The pair have, of course, have collaborated before, producing four albums under the moniker Ruby Throat. However, where those albums went down a more folky path, this latest work sees Garside return to her more hard-edged roots. Or it may be fairer to say this project provides a bridge between these two forms falling somewhere in between the neo-folk of Ruby Throat and the art-rock of Queenadreena.

The album oscillates between these two poles throughout, kicking off with the gentle autoharp driven folk of I am Sundress (She of Infinite Flowers) complete with Garside’s whispered, almost childlike, vocals, before launching into the all-out guitar attack of My Brain Is Lit Like An Airport. This time around, Garside’s vocals are transformed into full-blown grungy caterwauling.

This latter track is one of many to feature some mystifyingly surreal lyrics.
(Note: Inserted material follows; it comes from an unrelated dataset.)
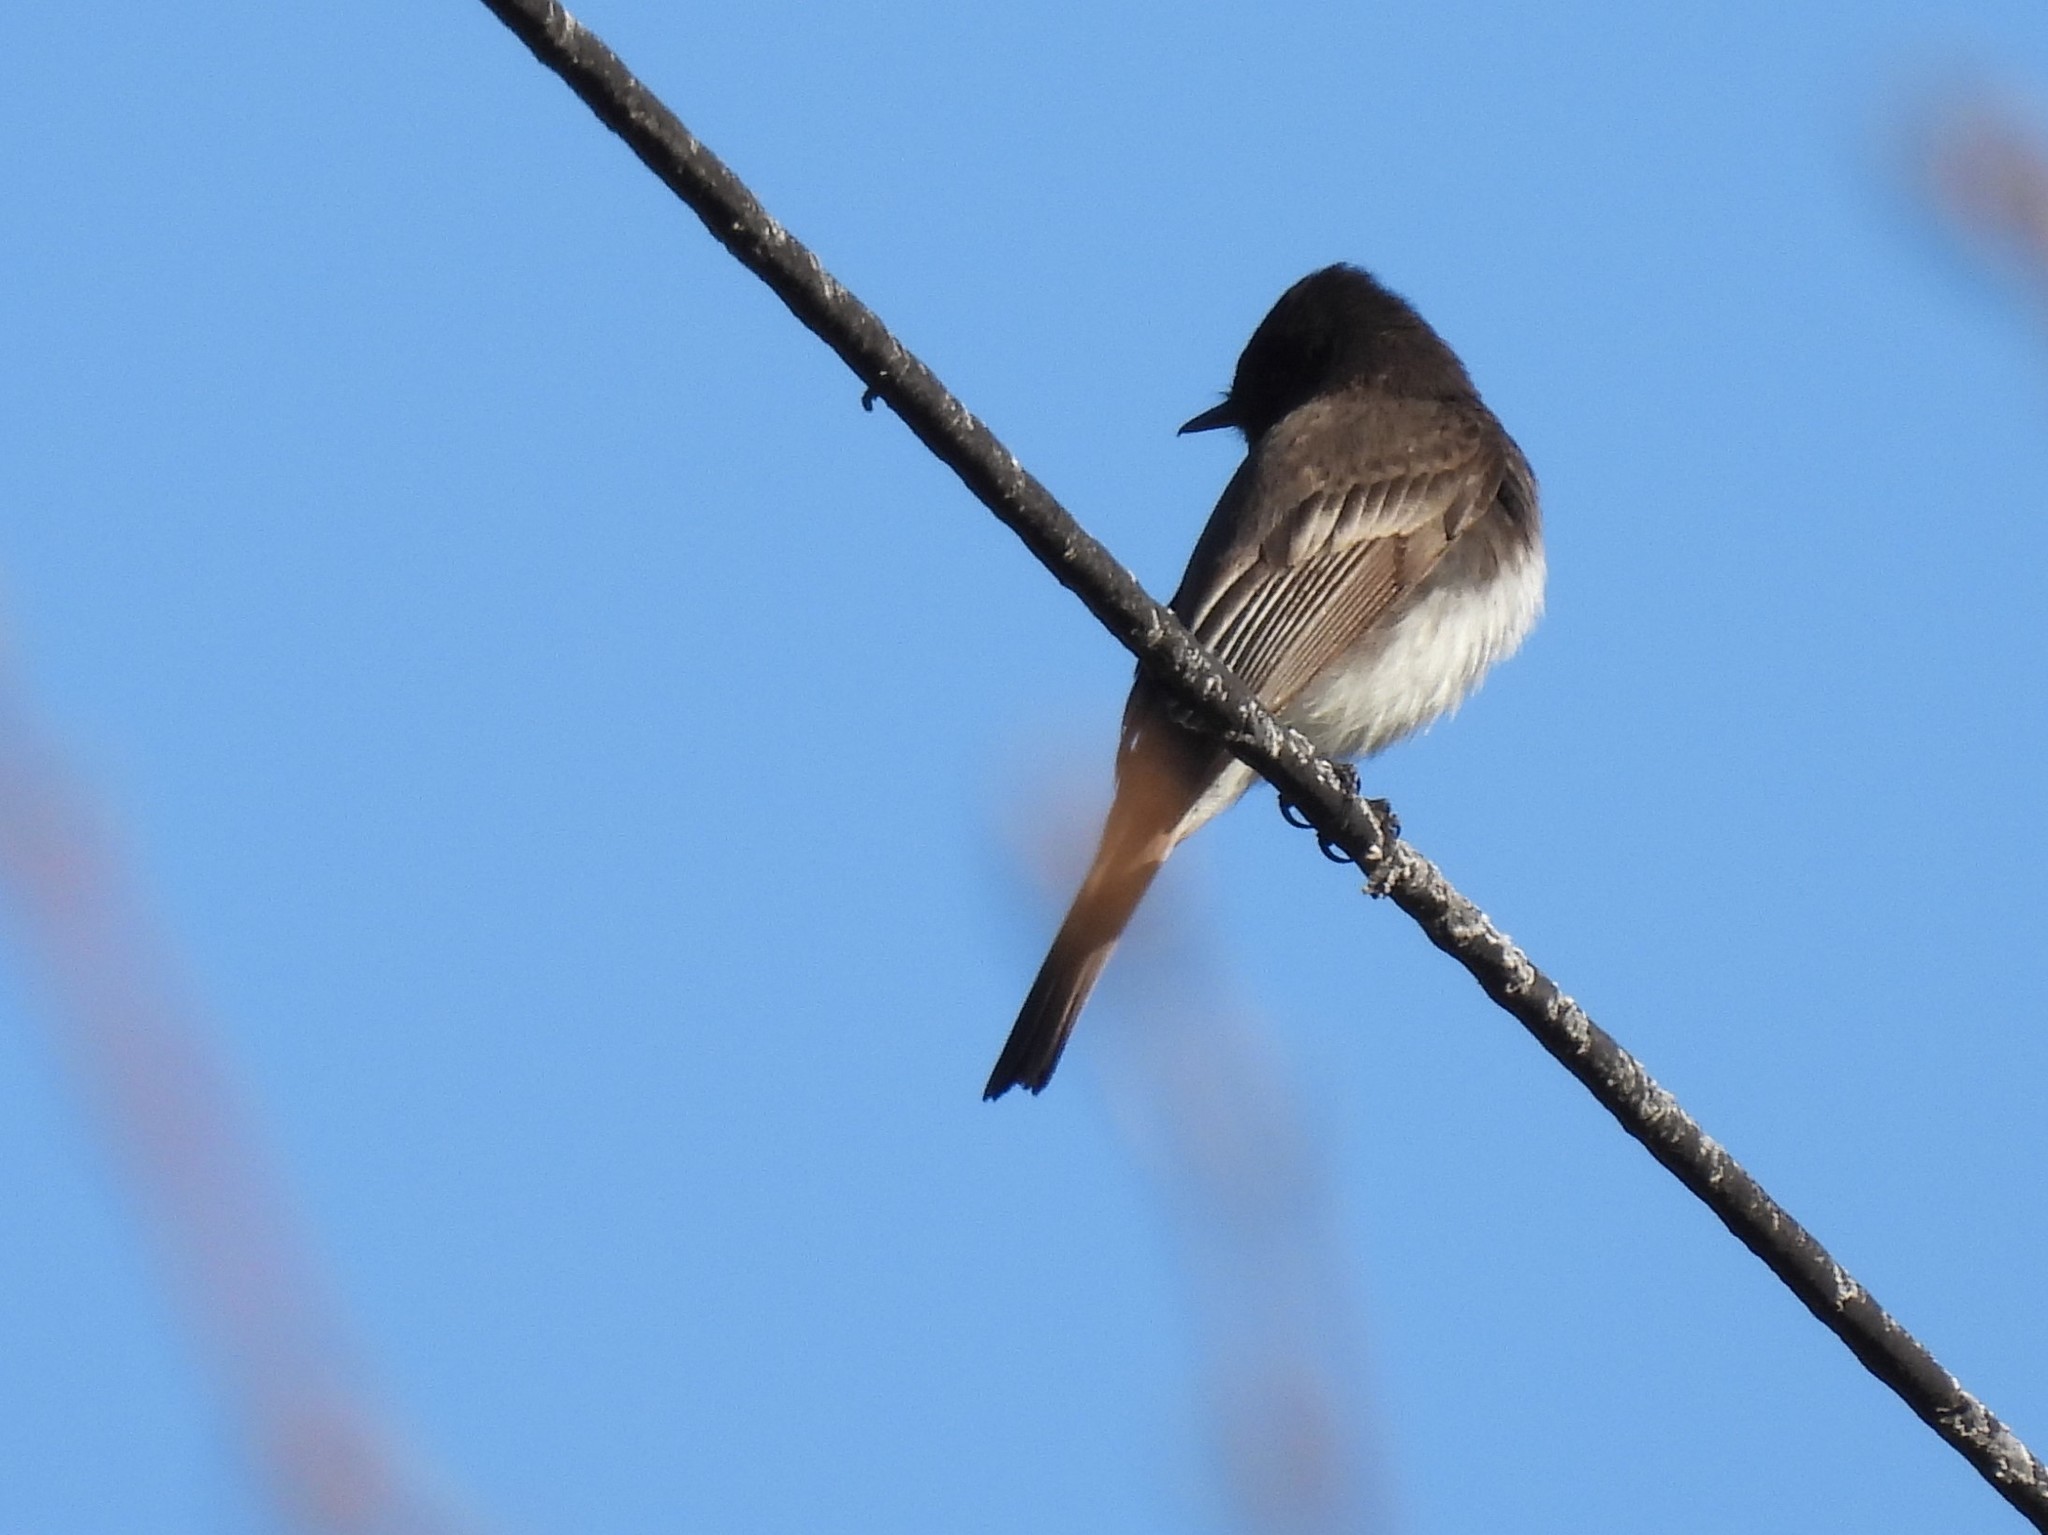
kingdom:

Such as the chorus, which goes, “My brain is lit like an airport, so the angels will find me.” Not that the weirdness is strictly kept to the lyrics. No, there are plenty of musically oddball moments too, like on Broken Light, a beautifully mellifluous track that ends with what sounds like a harp being murdered. Or even more curiously, the punky Even Through The Darkest Clouds which has a mobile phone alarm go off in the outro as if the pair needed to be reminded when the track ends.

Not that any of these oddities necessarily harm the album. The opposite is true, as it only adds to the wonderfully off-kilter atmosphere the record builds throughout both in its quietest and loudest moments.

Perhaps the weirdest track of all (and one of the highlights) is Little Brown Shoes. Whittingham’s offbeat guitar work makes it sound like the soundtrack to a demented funhouse. Garside’s yelps and howls only add to its distinctly sinister atmosphere.

Not every track proves to be as captivatingly eccentric as this, but there is precious little in the way of weak links throughout the twelve tracks. If there is any real criticism to be made, it is some of the aforementioned rockier tracks suffer a little from overfamiliarity. They will certainly hold no surprises for Queenadreena fans and could have been released anytime between the late 90s and now.

Few LPs would try squeeze in sounds as varied as art-rock, folk, psych-folk, Riot Grrrl, and even a smattering of electronica. Fewer still, that could do so successfully and cohesively. But that is precisely what Liar, Flower have done on Geiger Counter.